====== Supplied material
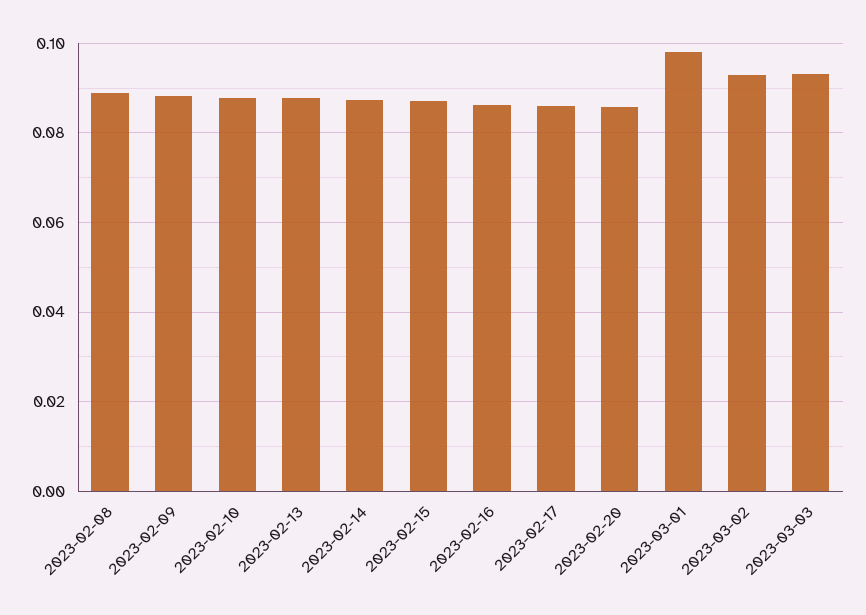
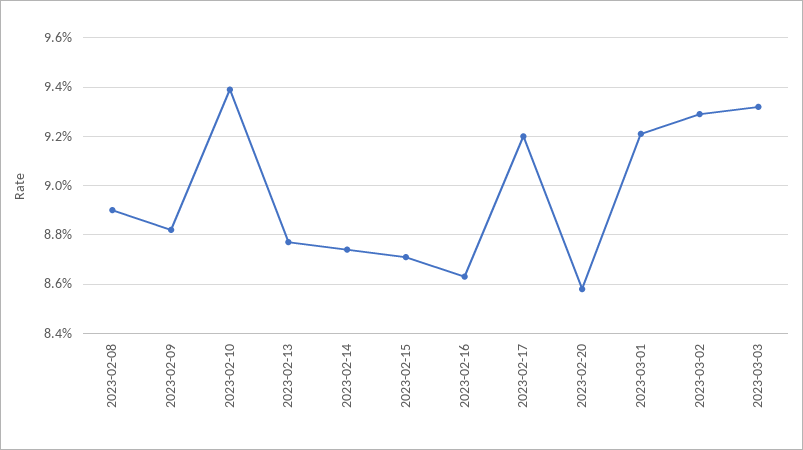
2023-02-10: 0.088 -> 0.094
2023-02-17: 0.086 -> 0.092
2023-03-01: 0.098 -> 0.092

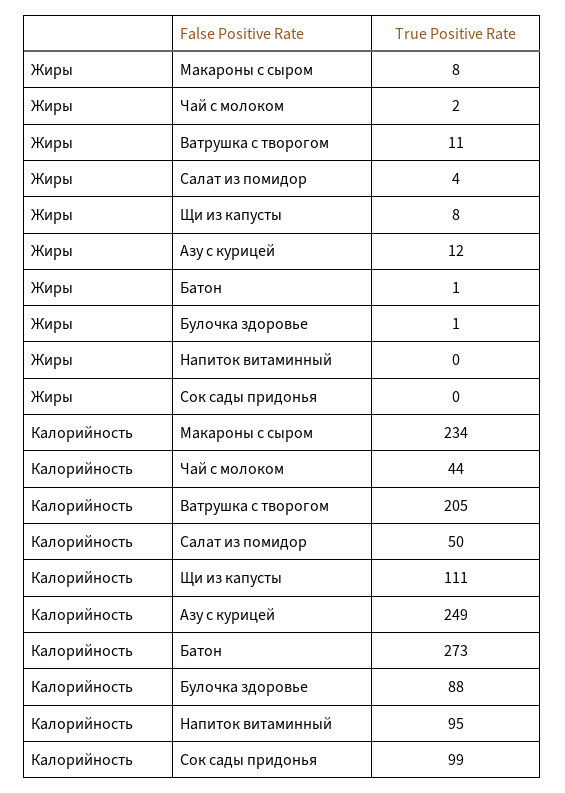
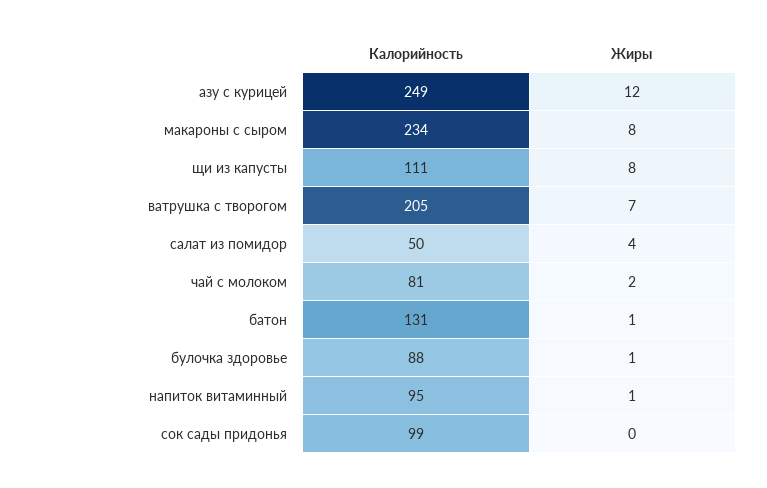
Жиры, Ватрушка с творогом: 11 -> 7
Жиры, Напиток витаминный: 0 -> 1
Калорийность, Чай с молоком: 44 -> 81
Калорийность, Батон: 273 -> 131

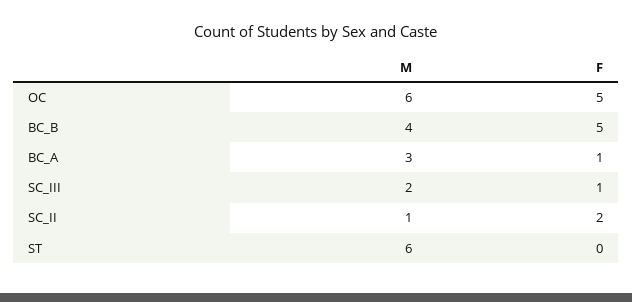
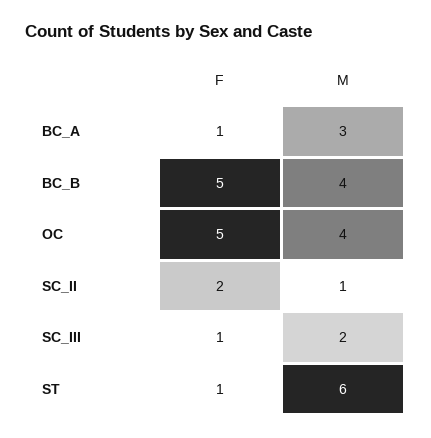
M, OC: 6 -> 4
F, ST: 0 -> 1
============
Job ::
No images belong in the copy. Transcribe every record exactly.

Reply ::
2023-02-10: 0.088 -> 0.094
2023-02-17: 0.086 -> 0.092
2023-03-01: 0.098 -> 0.092

Жиры, Ватрушка с творогом: 11 -> 7
Жиры, Напиток витаминный: 0 -> 1
Калорийность, Чай с молоком: 44 -> 81
Калорийность, Батон: 273 -> 131

M, OC: 6 -> 4
F, ST: 0 -> 1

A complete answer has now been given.